Segment Start: Dataset records

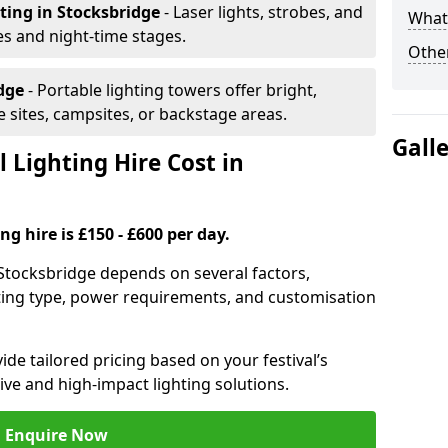
hting
in Stocksbridge
- Laser lights, strobes, and
What 
s and night-time stages.
Other
idge
- Portable lighting towers offer bright,
le sites, campsites, or backstage areas.
Gall
 Lighting Hire Cost in
ng hire is £150 - £600 per day.
in Stocksbridge depends on several factors,
ghting type, power requirements, and customisation
de tailored pricing based on your festival’s
ive and high-impact lighting solutions.
Enquire Now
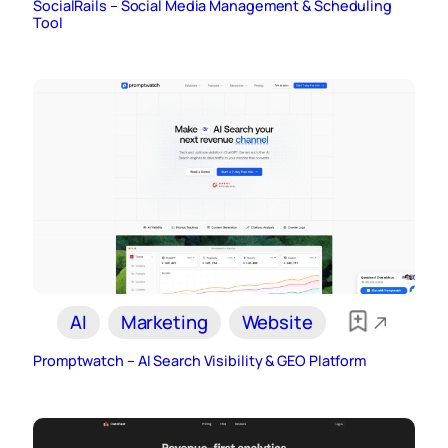
SocialRails – Social Media Management & Scheduling
Tool
AI
Marketing
Website
Promptwatch – AI Search Visibility & GEO Platform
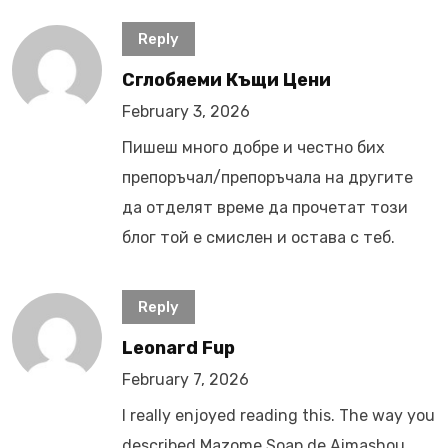
Reply
Сглобяеми Къщи Цени
February 3, 2026
Пишеш много добре и честно бих
препоръчал/препоръчала на другите
да отделят време да прочетат този
блог той е смислен и остава с теб.
Reply
Leonard Fup
February 7, 2026
I really enjoyed reading this. The way you
described Mazome Soap de Aimashou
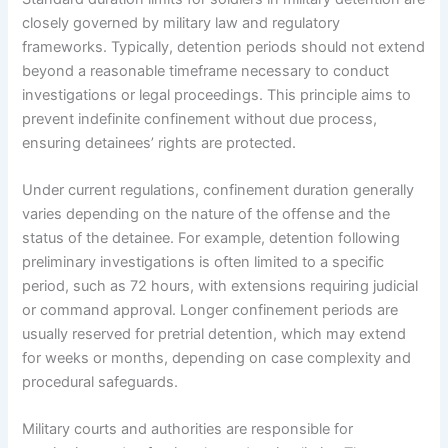
closely governed by military law and regulatory
frameworks. Typically, detention periods should not extend
beyond a reasonable timeframe necessary to conduct
investigations or legal proceedings. This principle aims to
prevent indefinite confinement without due process,
ensuring detainees’ rights are protected.
Under current regulations, confinement duration generally
varies depending on the nature of the offense and the
status of the detainee. For example, detention following
preliminary investigations is often limited to a specific
period, such as 72 hours, with extensions requiring judicial
or command approval. Longer confinement periods are
usually reserved for pretrial detention, which may extend
for weeks or months, depending on case complexity and
procedural safeguards.
Military courts and authorities are responsible for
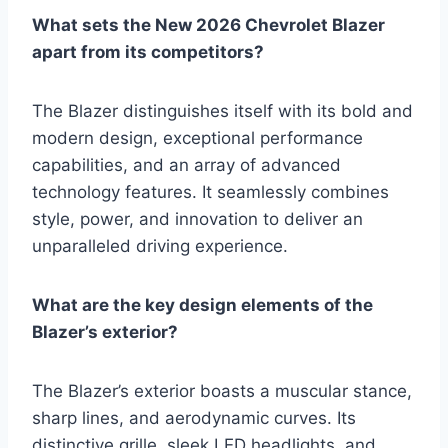
What sets the New 2026 Chevrolet Blazer
apart from its competitors?
The Blazer distinguishes itself with its bold and
modern design, exceptional performance
capabilities, and an array of advanced
technology features. It seamlessly combines
style, power, and innovation to deliver an
unparalleled driving experience.
What are the key design elements of the
Blazer’s exterior?
The Blazer’s exterior boasts a muscular stance,
sharp lines, and aerodynamic curves. Its
distinctive grille, sleek LED headlights, and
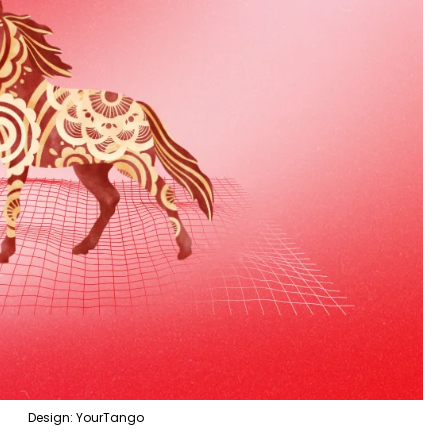
Design: YourTango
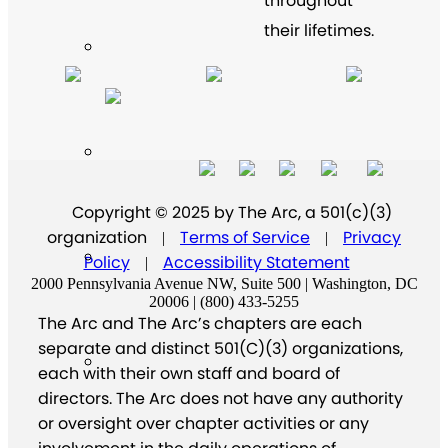
throughout
their lifetimes.
Copyright © 2025 by The Arc, a 501(c)(3)
organization
Terms of Service
Privacy
|
|
Policy
Accessibility Statement
|
2000 Pennsylvania Avenue NW, Suite 500 | Washington, DC
20006 | (800) 433-5255
The Arc and The Arc’s chapters are each
separate and distinct 501(C)(3) organizations,
each with their own staff and board of
directors. The Arc does not have any authority
or oversight over chapter activities or any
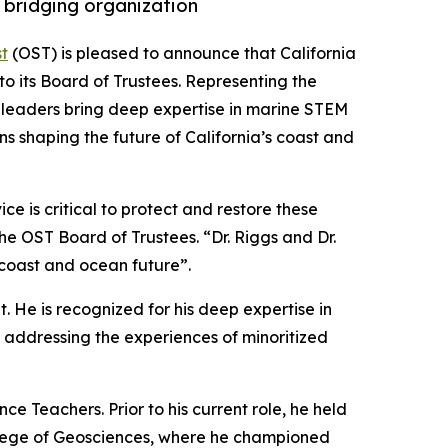
 bridging organization
t
(OST) is pleased to announce that California
o its Board of Trustees. Representing the
ed leaders bring deep expertise in marine STEM
ns shaping the future of California’s coast and
e is critical to protect and restore these
the OST Board of Trustees. “Dr. Riggs and Dr.
 coast and ocean future”.
. He is recognized for his deep expertise in
addressing the experiences of minoritized
e Teachers. Prior to his current role, he held
College of Geosciences, where he championed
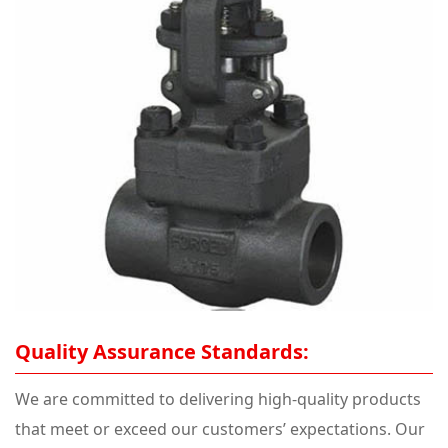
Quality Assurance Standards:
We are committed to delivering high-quality products
that meet or exceed our customers’ expectations. Our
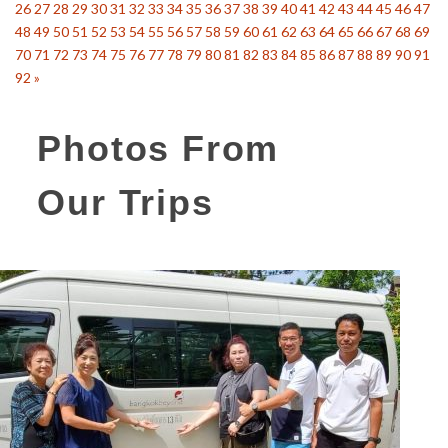
26
27
28
29
30
31
32
33
34
35
36
37
38
39
40
41
42
43
44
45
46
47
48
49
50
51
52
53
54
55
56
57
58
59
60
61
62
63
64
65
66
67
68
69
70
71
72
73
74
75
76
77
78
79
80
81
82
83
84
85
86
87
88
89
90
91
92
»
Photos From
Our Trips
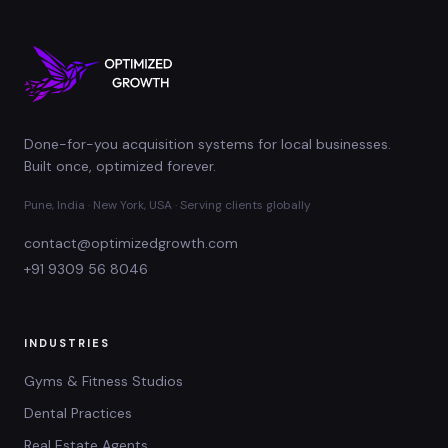
Done-for-you acquisition systems for local businesses.
Built once, optimized forever.
Pune, India · New York, USA · Serving clients globally
contact@optimizedgrowth.com
+91 9309 56 8046
INDUSTRIES
Gyms & Fitness Studios
Dental Practices
Real Estate Agents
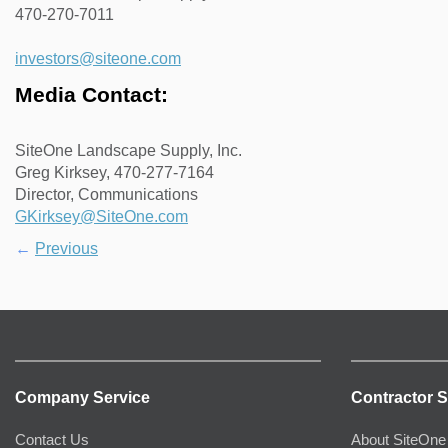
470-270-7011
investors@siteone.com
Media Contact:
SiteOne Landscape Supply, Inc.
Greg Kirksey, 470-277-7164
Director, Communications
GKirksey@SiteOne.com
←
Previous
Company Service
Contractor S
Contact Us
About SiteOne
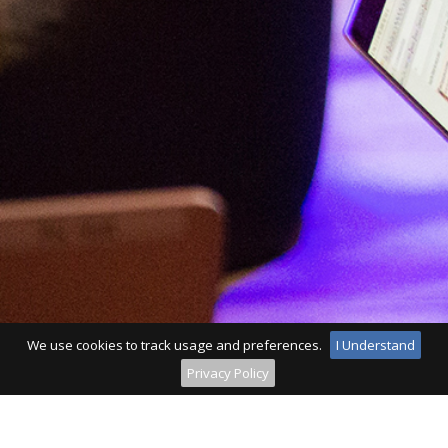
We use cookies to track usage and preferences.
I Understand
Privacy Policy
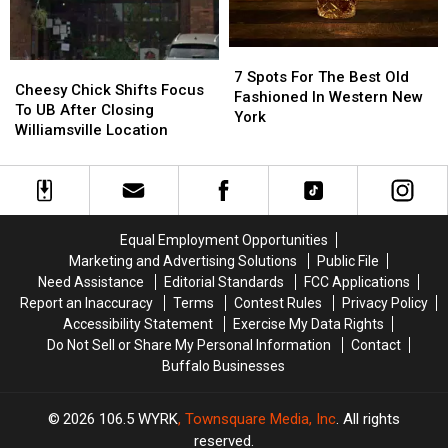
Western
Western
New
New
7
7
York
York
Cheesy
Cheesy
Spots
Spots
7 Spots For The Best Old
Chick
Chick
Cheesy Chick Shifts Focus
For
For
Fashioned In Western New
Shifts
Shifts
To UB After Closing
The
The
York
Focus
Focus
Williamsville Location
Best
Best
To
To
Old
Old
UB
UB
Fashioned
Fashioned
After
After
In
In
Closing
Closing
Western
Western
Williamsville
Williamsville
New
New
Equal Employment Opportunities
Location
Location
York
York
Marketing and Advertising Solutions
Public File
Need Assistance
Editorial Standards
FCC Applications
Report an Inaccuracy
Terms
Contest Rules
Privacy Policy
Accessibility Statement
Exercise My Data Rights
Do Not Sell or Share My Personal Information
Contact
Buffalo Businesses
2026
106.5 WYRK
, Townsquare Media, Inc
. All rights
reserved.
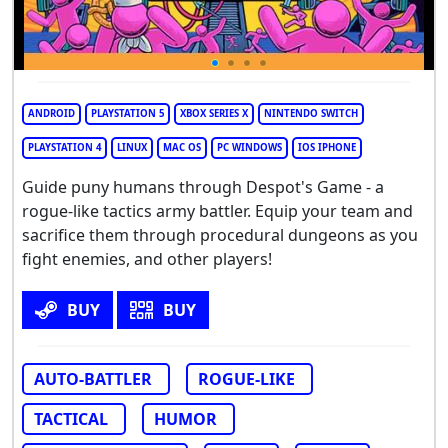
ANDROID
PLAYSTATION 5
XBOX SERIES X
NINTENDO SWITCH
PLAYSTATION 4
LINUX
MAC OS
PC WINDOWS
IOS IPHONE
Guide puny humans through Despot's Game - a
rogue-like tactics army battler. Equip your team and
sacrifice them through procedural dungeons as you
fight enemies, and other players!
BUY
BUY
AUTO-BATTLER
ROGUE-LIKE
TACTICAL
HUMOR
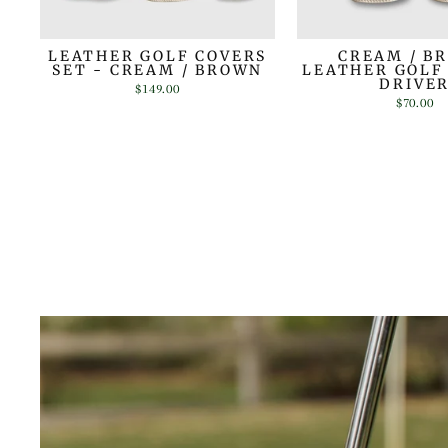
LEATHER GOLF COVERS
CREAM / B
SET - CREAM / BROWN
LEATHER GOLF
DRIVE
$149.00
$70.00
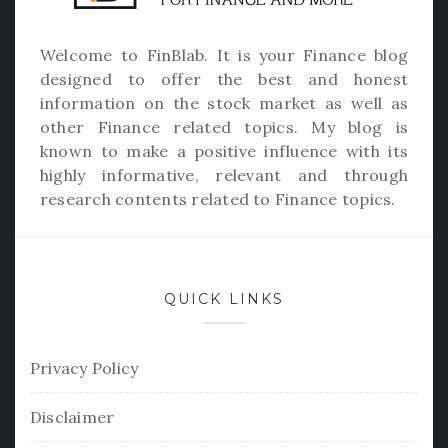
Welcome to
FinBlab
. It is your Finance blog
designed to offer the best and honest
information on the stock market as well as
other Finance related topics. My blog is
known to make a positive influence with its
highly informative, relevant and through
research contents related to Finance topics.
QUICK LINKS
Privacy Policy
Disclaimer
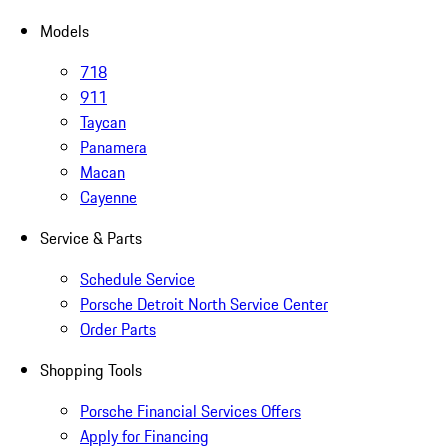
Models
718
911
Taycan
Panamera
Macan
Cayenne
Service & Parts
Schedule Service
Porsche Detroit North Service Center
Order Parts
Shopping Tools
Porsche Financial Services Offers
Apply for Financing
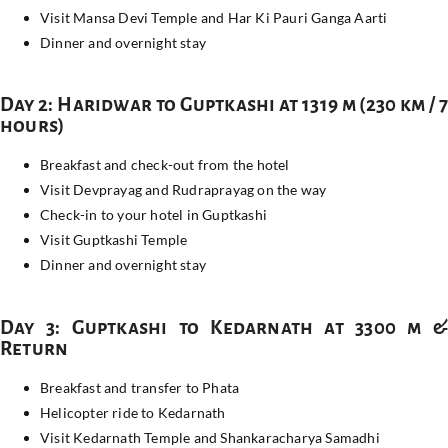
Visit Mansa Devi Temple and Har Ki Pauri Ganga Aarti
Dinner and overnight stay
Day 2: Haridwar to Guptkashi at 1319 m (230 km / 7
hours)
Breakfast and check-out from the hotel
Visit Devprayag and Rudraprayag on the way
Check-in to your hotel in Guptkashi
Visit Guptkashi Temple
Dinner and overnight stay
Day 3: Guptkashi to Kedarnath at 3300 m &
Return
Breakfast and transfer to Phata
Helicopter ride to Kedarnath
Visit Kedarnath Temple and Shankaracharya Samadhi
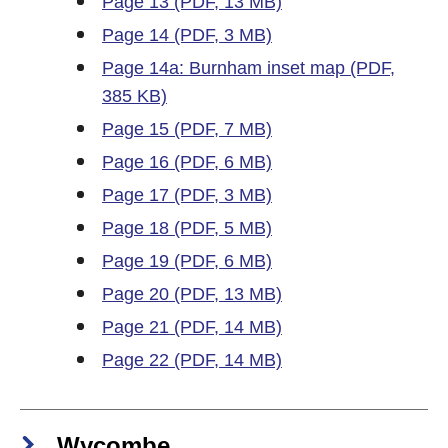
Page 13 (PDF, 13 MB)
Page 14 (PDF, 3 MB)
Page 14a: Burnham inset map (PDF,
385 KB)
Page 15 (PDF, 7 MB)
Page 16 (PDF, 6 MB)
Page 17 (PDF, 3 MB)
Page 18 (PDF, 5 MB)
Page 19 (PDF, 6 MB)
Page 20 (PDF, 13 MB)
Page 21 (PDF, 14 MB)
Page 22 (PDF, 14 MB)
Wycombe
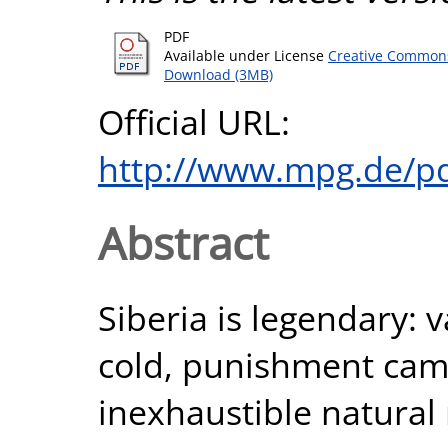
PDF
Available under License
Creative Commons
Download (3MB)
Official URL:
http://www.mpg.de/p
Abstract
Siberia is legendary: 
cold, punishment camp
inexhaustible natural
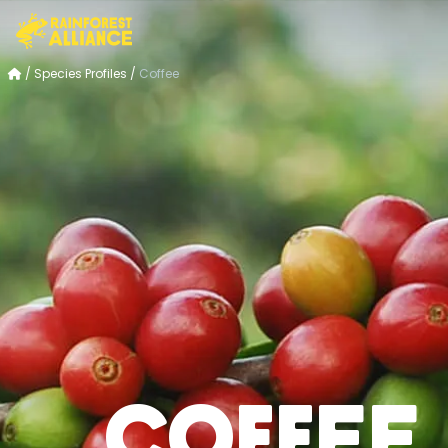
/
Species Profiles
/
Coffee
Coffee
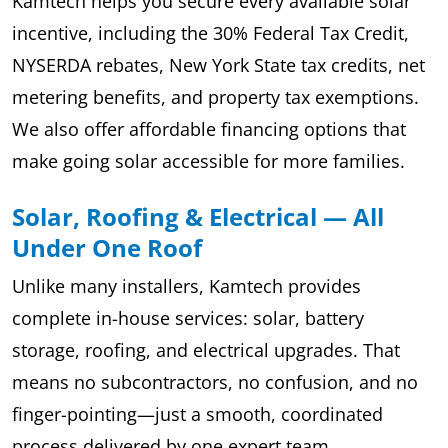
Kamtech helps you secure every available solar
incentive, including the 30% Federal Tax Credit,
NYSERDA rebates, New York State tax credits, net
metering benefits, and property tax exemptions.
We also offer affordable financing options that
make going solar accessible for more families.
Solar, Roofing & Electrical — All
Under One Roof
Unlike many installers, Kamtech provides
complete in-house services: solar, battery
storage, roofing, and electrical upgrades. That
means no subcontractors, no confusion, and no
finger-pointing—just a smooth, coordinated
process delivered by one expert team.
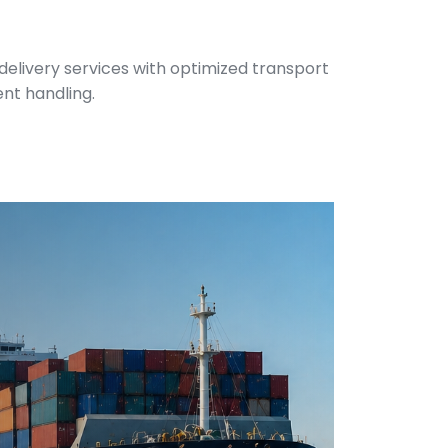
 delivery services with optimized transport
ent handling.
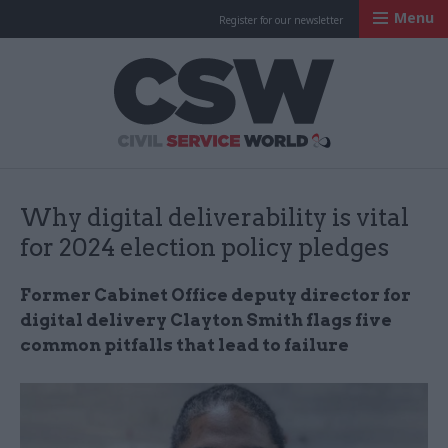
Menu
Register for our newsletter
Civil Service Worl
Why digital deliverability is vital
for 2024 election policy pledges
Former Cabinet Office deputy director for
digital delivery Clayton Smith flags five
common pitfalls that lead to failure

Segment End: Dataset records

§ **Exercise objective**
The answer should be a bare number: how many lines of the material above include "Finance".

§ **Output**
3